After the ruling, Romney repeated his pledge to repeal the health-care overhaul if elected, a vow that intensifies questions about how he would cover the tens of millions of uninsured people the law is designed to cover. His campaign aides see no gain in providing such specifics, believing that doing so would only give Obama and Democrats a political target.
Instead, the Romney campaign is using the court’s 5-4 decision to stoke public discontent with the health-care law. His aides put word out less than an hour after the June 28 ruling that it had raised $100,000 in unsolicited donations.
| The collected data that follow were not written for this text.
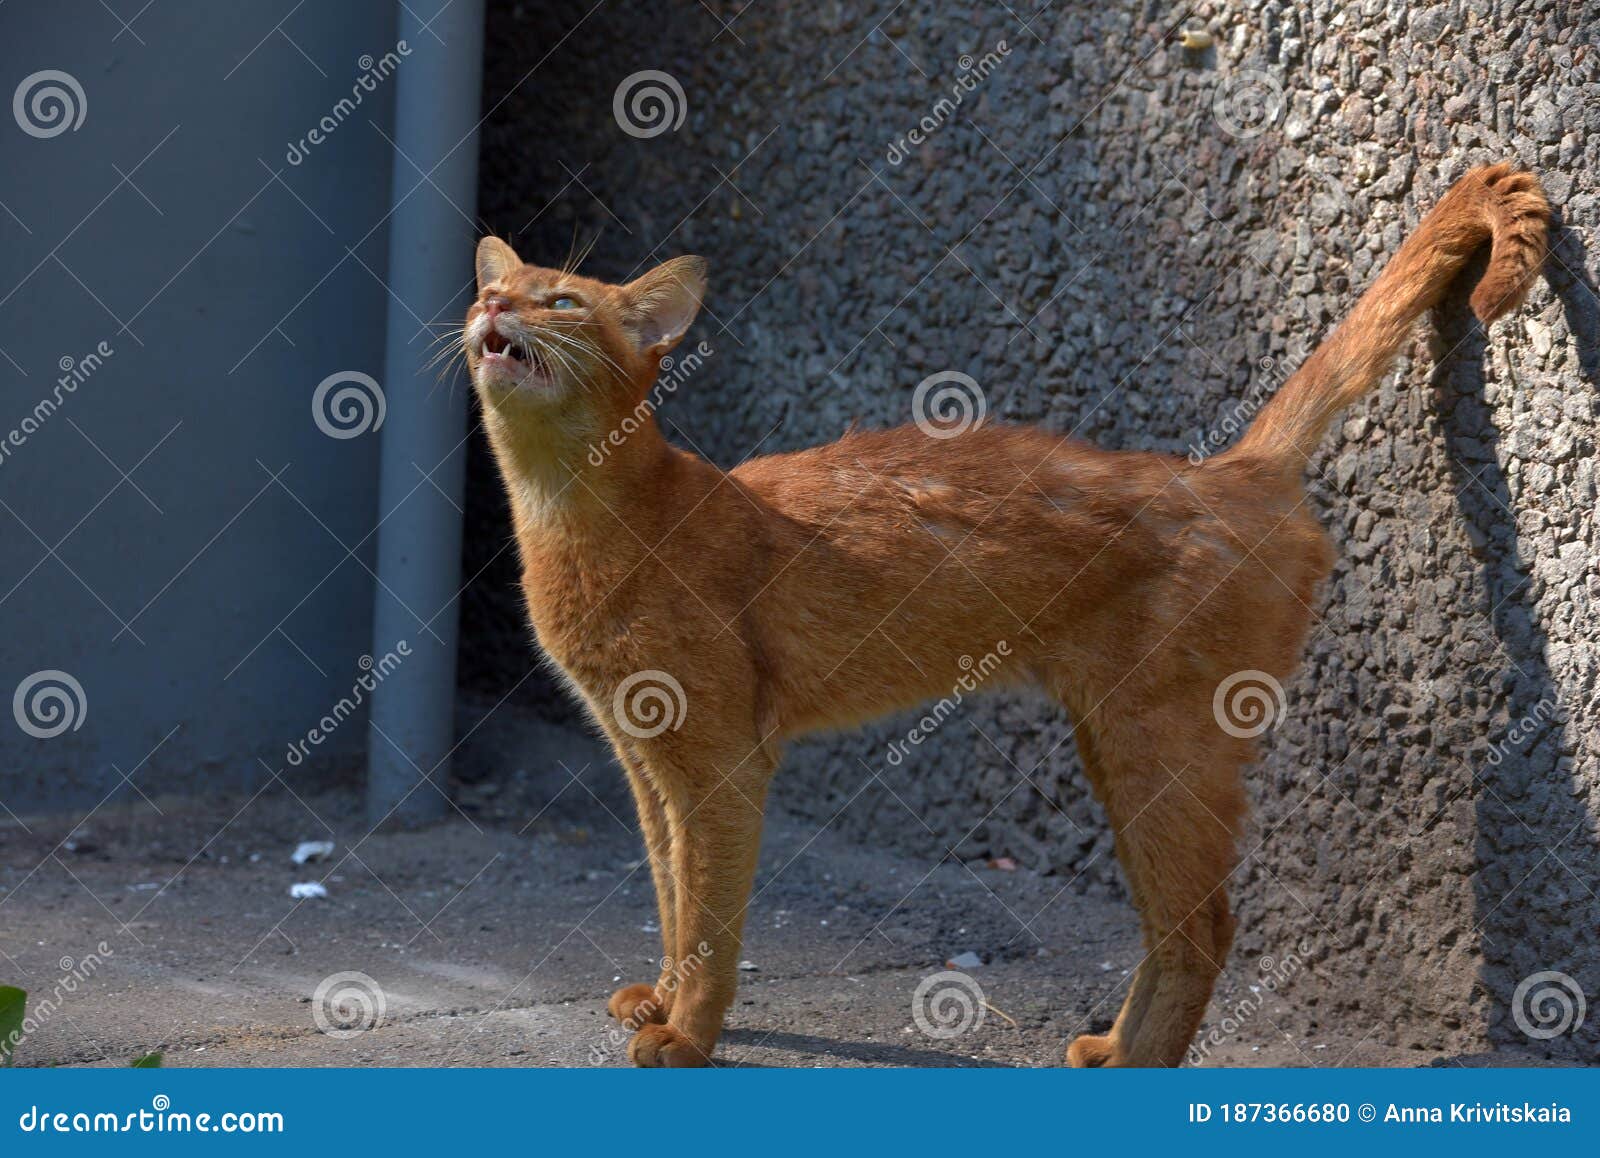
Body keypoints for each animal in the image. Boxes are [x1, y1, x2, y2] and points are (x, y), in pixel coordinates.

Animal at [467, 164, 1548, 1068]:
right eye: (496, 292)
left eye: (561, 300)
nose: (491, 303)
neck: (575, 513)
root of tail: (1229, 472)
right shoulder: (644, 758)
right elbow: (667, 887)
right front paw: (659, 1002)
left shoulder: (720, 762)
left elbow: (707, 912)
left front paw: (687, 1037)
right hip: (1116, 741)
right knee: (1177, 921)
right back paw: (1111, 1047)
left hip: (1160, 737)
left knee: (1206, 926)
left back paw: (1140, 1069)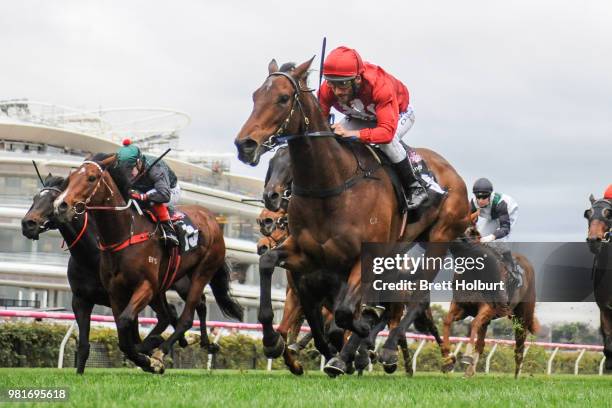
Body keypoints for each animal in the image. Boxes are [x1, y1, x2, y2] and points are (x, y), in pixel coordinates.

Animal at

By the next morning, the total had jumped to $4.2 million, campaign spokeswoman Andrea Saul said in a Twitter message June 29.
Obama’s campaign, playing off the Romney fundraising effort, attacked the presumed Republican nominee over the lack of specifics he’s offered on health policy.
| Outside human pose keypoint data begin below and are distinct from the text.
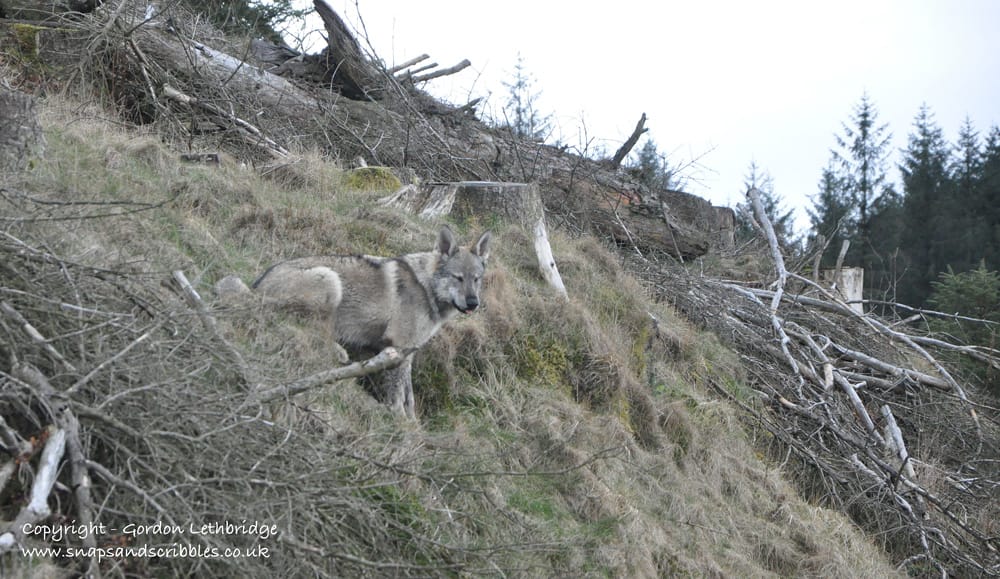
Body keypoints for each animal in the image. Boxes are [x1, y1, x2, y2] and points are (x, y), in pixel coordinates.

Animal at [217, 224, 490, 420]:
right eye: (458, 278)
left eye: (476, 279)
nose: (473, 303)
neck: (427, 288)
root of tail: (258, 285)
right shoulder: (397, 346)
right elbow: (398, 393)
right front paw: (399, 420)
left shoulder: (407, 352)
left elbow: (409, 395)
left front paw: (413, 425)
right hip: (330, 281)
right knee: (305, 327)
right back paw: (338, 353)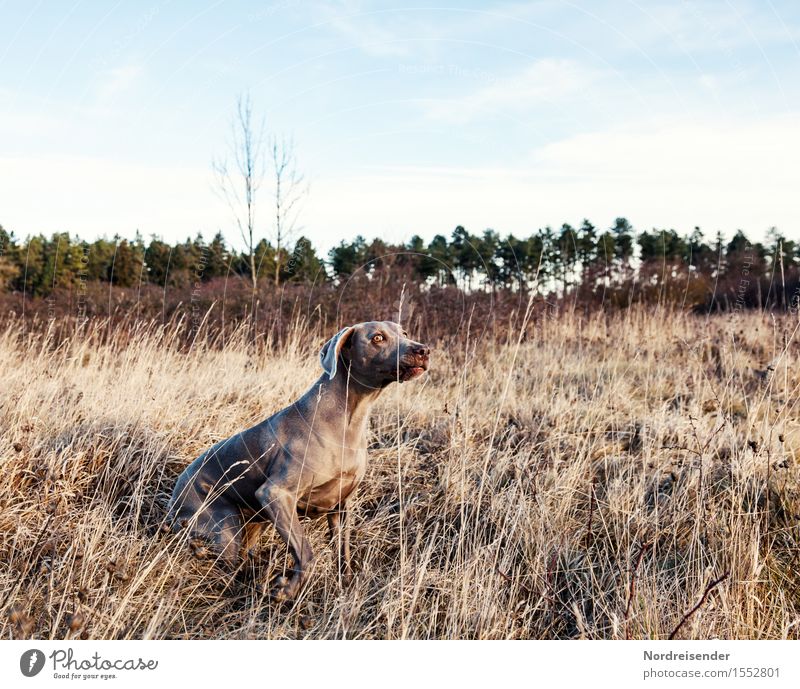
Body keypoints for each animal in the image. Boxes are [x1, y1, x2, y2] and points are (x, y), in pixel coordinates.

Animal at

“It’s perverse that Mitt Romney won’t share details about what he’d do for the millions he’d leave uninsured or at the whims of insurance companies when he ‘kills Obamacare dead,’ but he’ll share the hourly details of his fundraising,” Ben LaBolt, press secretary for the president’s re-election team, said in an e-mail June 29.
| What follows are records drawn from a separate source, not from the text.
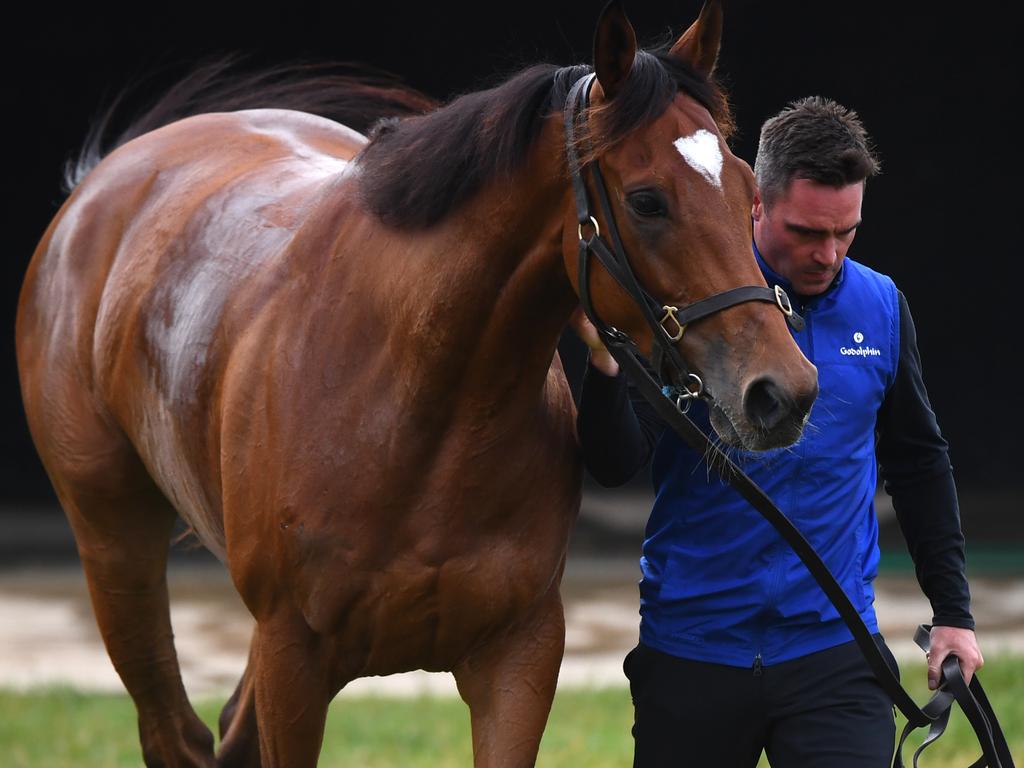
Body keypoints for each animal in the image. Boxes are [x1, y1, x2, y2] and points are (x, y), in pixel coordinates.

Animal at [14, 3, 815, 765]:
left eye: (747, 186)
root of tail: (102, 179)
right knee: (174, 734)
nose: (783, 391)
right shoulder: (292, 661)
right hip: (115, 543)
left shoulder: (518, 657)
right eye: (648, 200)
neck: (413, 408)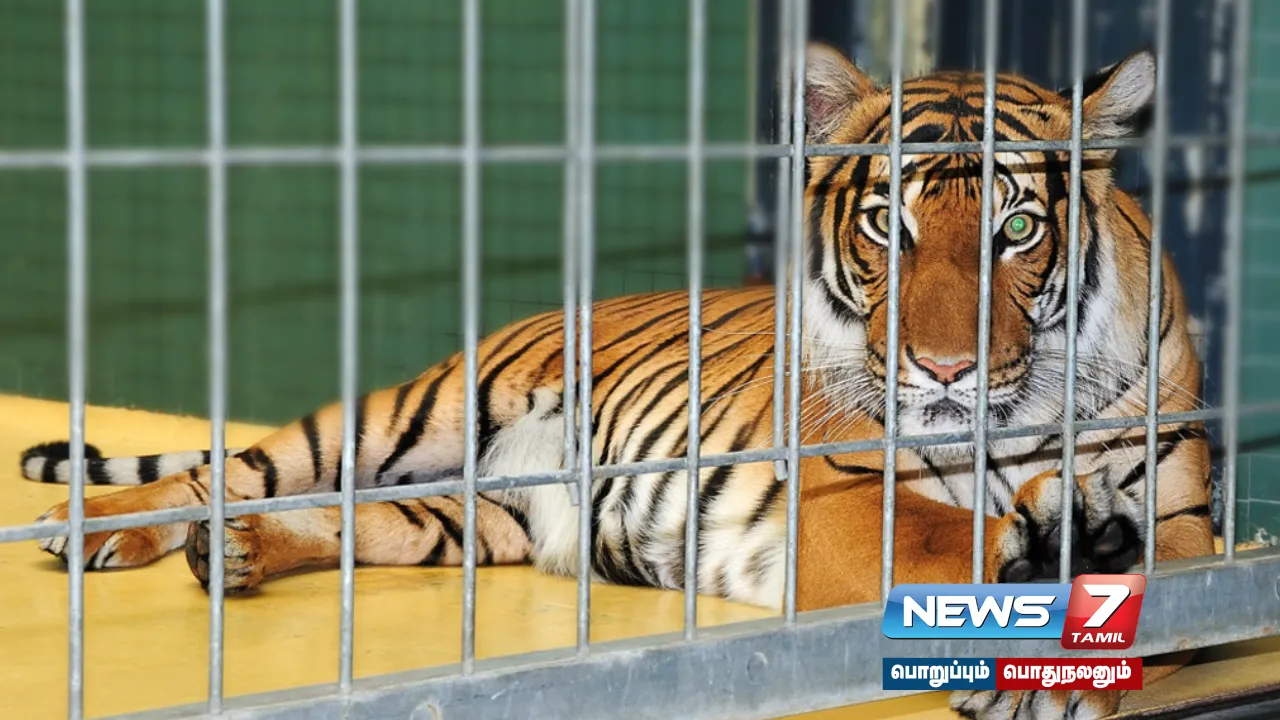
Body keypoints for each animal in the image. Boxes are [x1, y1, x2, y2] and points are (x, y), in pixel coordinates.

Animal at [21, 44, 1212, 719]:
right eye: (890, 226)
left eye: (1017, 230)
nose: (944, 366)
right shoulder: (842, 502)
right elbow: (947, 541)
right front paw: (1036, 568)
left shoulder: (1186, 516)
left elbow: (1177, 588)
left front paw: (1078, 592)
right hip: (404, 417)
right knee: (228, 470)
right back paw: (105, 532)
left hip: (467, 516)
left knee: (349, 522)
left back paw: (236, 553)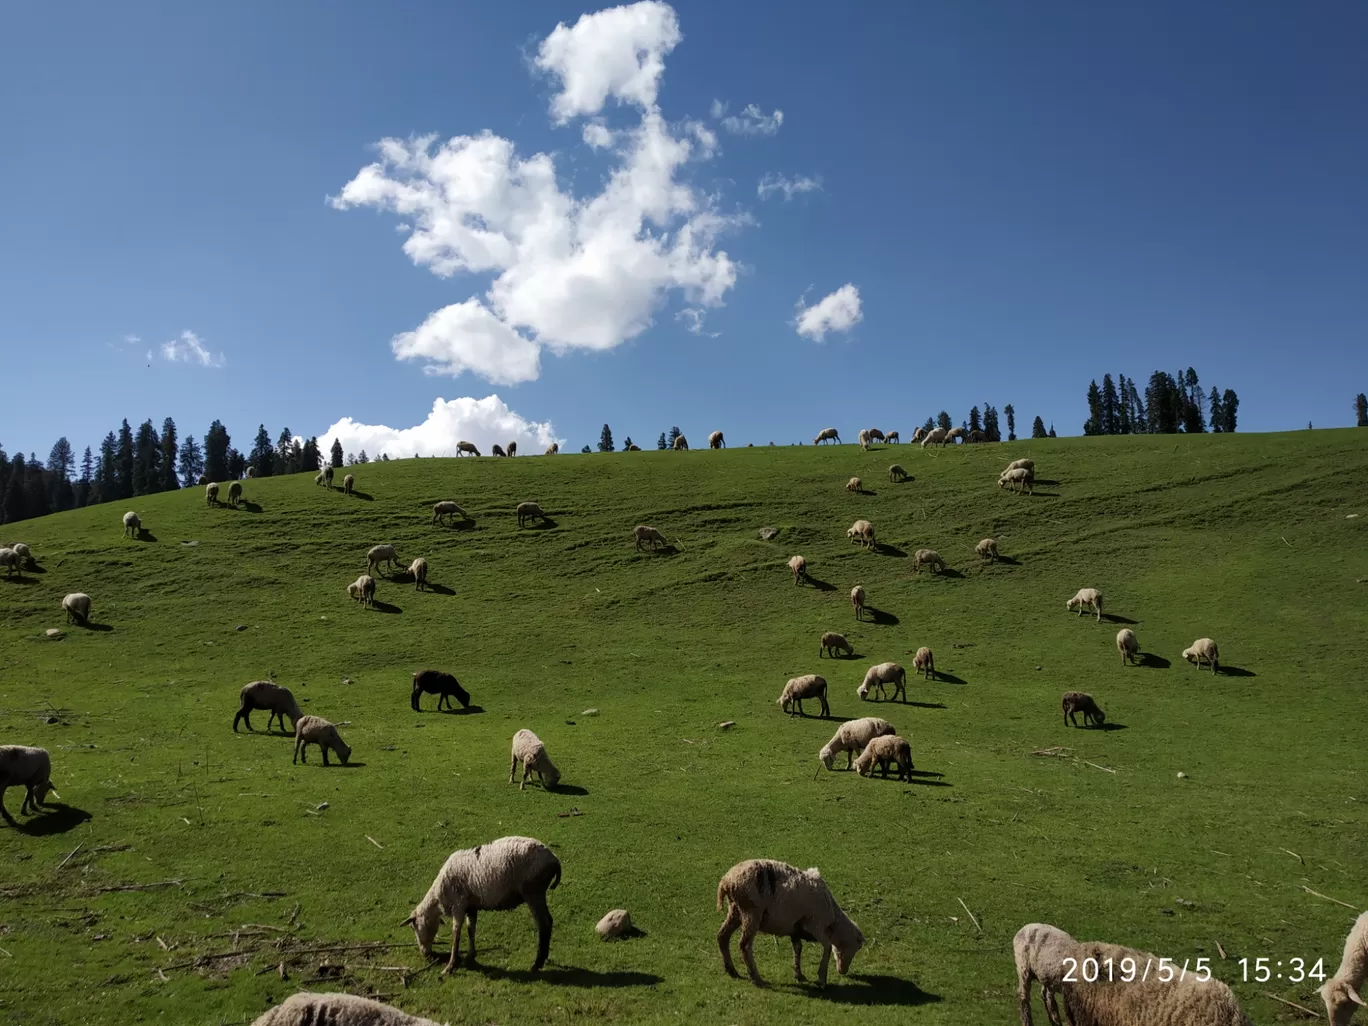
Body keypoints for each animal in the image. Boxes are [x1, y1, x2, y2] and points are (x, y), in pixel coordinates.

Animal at [399, 837, 560, 974]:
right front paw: (470, 955)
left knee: (544, 923)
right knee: (548, 921)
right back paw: (543, 959)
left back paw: (537, 964)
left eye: (413, 927)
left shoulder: (458, 905)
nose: (425, 953)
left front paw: (450, 967)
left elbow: (456, 934)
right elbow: (471, 929)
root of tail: (554, 859)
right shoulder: (471, 907)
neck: (437, 900)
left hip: (533, 891)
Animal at [716, 859, 864, 990]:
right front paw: (822, 979)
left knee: (722, 936)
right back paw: (756, 978)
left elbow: (798, 948)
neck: (833, 922)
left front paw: (799, 974)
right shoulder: (816, 926)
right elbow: (827, 947)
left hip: (735, 910)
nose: (843, 972)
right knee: (744, 945)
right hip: (751, 913)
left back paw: (731, 971)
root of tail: (726, 881)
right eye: (855, 948)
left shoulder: (795, 929)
The White House is also urging congressional Republicans to drop their drive to repeal the law. Obama’s Chief of Staff Jack Lew, speaking yesterday on CNN’s “State of the Union” program, said the public wants its government to “get over the debate and implement the law.”
Senate Minority Leader Mitch McConnell, a Kentucky Republican, said the law amounts to a tax on the American people and its repeal remains the party’s top priority. “We need to go step by step to replace it with more modest reforms,” he said on the same program.
Both Supreme Court victories safeguarded administration action on issues important to Democratic constituencies Obama needs to turn out on Election Day.
The health law, culminating a push for a national health plan that stretches back to Theodore Roosevelt’s 1912 “Bull Moose” candidacy, is a tangible achievement for the Democrats’ liberal base. The stand against Arizona’s immigration law is important to Hispanics, a large constituency in battleground states including Nevada, Colorado, Florida and Virginia.
“It’s a strong signal to Hispanic voters,” Jamieson said. “There’s an immediate, tangible benefit because parts of that law cannot be enforced.”
Among conservative voters, determination to turn Obama out of office will grow, Davis said. The court’s health-care opinion that the law is constitutional under the federal government’s taxing authority will give Republicans ammunition to portray Obama as raising taxes, he said.
“In politics, the losers don’t forget,” Davis said. “The winners move on.”